Incorporating recovery into your fitness routine.
By Ryan Nail
Your body is like a credit and debit card. Every time you put in a workout, that’s a debit, and now your body is in the negative. Every time you do a recovery practice, that is a credit, and your body’s balance is now zero. The goal is to continually keep a zero balance or you risk overtraining, which can lead to serious injuries. Recovery is important no matter the work volume. Respect recovery. The better recovery practices that you can implement into your training and life will not only prevent injuries, they will also allow you to increase your workout load, which will magnify your results and allow you to surpass your goals.
As a recovery practice for myself, I recently went to Wanderlust Yoga to take their heated yoga class with lightweights called YoStrong. It was a different aspect of fitness than I’m used to, so it created a great sweat session, and I was able to stretch out my legs and core, which was much needed. The instructor was amazing, and she never made me feel out of place. She helped to correct my form so that I got the most out of the YoStrong class, which really helped me recover from my hard workout from the day before. Not only was it good for my body, but having the opportunity to just take a deep breath and still my mind from my busy day was peaceful.
This is just one form of recovery. Some other recovery practices are to take hot and cold showers immediately after your workout. Turn the shower on to super cold for one minute, and then to hot for the next minute, and alternate for a total of 10 minutes. This practice acts as a blood pump throughout your body.

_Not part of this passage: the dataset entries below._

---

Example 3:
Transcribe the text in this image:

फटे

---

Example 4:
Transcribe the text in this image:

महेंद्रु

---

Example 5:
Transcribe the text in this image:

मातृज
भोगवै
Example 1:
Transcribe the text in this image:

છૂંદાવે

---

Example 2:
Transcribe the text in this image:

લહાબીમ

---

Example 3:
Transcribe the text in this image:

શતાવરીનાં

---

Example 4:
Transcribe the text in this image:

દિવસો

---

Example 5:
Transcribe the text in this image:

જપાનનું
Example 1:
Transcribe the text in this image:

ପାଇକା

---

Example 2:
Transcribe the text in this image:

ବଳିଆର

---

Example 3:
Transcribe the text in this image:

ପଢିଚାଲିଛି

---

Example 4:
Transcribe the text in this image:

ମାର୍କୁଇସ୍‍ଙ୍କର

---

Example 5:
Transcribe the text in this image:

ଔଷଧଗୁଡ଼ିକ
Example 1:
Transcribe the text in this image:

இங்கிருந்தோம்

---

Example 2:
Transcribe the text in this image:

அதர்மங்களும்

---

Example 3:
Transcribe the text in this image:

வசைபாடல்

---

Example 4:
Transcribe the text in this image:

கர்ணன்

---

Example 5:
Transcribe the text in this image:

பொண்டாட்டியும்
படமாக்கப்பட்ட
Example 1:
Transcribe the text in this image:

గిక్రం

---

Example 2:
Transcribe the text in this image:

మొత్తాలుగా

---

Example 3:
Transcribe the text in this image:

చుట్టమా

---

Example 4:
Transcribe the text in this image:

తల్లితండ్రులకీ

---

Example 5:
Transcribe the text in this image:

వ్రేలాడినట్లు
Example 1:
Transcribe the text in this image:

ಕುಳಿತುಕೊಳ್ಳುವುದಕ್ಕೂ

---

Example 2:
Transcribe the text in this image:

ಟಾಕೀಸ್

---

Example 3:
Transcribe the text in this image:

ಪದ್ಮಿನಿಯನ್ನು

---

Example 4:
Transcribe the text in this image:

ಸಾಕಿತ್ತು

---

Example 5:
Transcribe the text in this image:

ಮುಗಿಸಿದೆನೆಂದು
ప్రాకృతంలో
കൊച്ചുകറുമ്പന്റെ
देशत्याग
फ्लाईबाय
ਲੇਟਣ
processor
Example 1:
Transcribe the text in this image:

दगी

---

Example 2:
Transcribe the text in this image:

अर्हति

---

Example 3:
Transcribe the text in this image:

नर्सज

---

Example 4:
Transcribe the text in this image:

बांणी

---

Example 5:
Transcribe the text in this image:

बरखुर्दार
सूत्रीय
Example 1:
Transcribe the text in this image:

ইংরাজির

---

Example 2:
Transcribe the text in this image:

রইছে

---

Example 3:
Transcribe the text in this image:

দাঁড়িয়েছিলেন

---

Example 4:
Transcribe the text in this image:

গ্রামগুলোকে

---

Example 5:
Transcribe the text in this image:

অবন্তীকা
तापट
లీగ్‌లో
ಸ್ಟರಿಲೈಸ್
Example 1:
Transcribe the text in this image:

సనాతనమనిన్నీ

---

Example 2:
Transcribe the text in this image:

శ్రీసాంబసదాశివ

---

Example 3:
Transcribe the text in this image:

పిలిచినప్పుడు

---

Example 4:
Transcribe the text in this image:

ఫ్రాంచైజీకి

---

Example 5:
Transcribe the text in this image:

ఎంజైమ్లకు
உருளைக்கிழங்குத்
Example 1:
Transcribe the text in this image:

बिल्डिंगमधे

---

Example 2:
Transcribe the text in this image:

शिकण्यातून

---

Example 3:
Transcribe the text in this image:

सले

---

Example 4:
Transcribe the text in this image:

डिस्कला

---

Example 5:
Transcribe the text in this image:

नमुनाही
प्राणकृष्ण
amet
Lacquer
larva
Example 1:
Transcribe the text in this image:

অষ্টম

It circulates the blood to create a state of homeostasis, which helps your body heal and recover quicker, but it also brings your core temperature down to normal. Foam rolling is an obvious method of recovery, and it is super necessary.
Ice baths are another way to help get soreness under control and keep inflammation down in the joints and the body. You only want to get in an ice bath for 15 minutes tops, and you want to do it later on in the day, not immediately after your workout. Another recovery, especially if you are having trouble with hydration, is to get an IV to help you recover after a hard run or workout. This is becoming a popular way to combat dehydration and get a fast recovery. I do this at the Downtown Doctor, and it has helped me with my workouts big time.
Finally, a basic recovery walk later in the day helps with circulation through the body, not to mention it’s therapeutic. These simple recovery practices will change your life, and since you only have one body, you must take care of it. Remember this simple rule: If you don’t have the guts to do the recovery, don’t do the workout. Workout + recovery = training.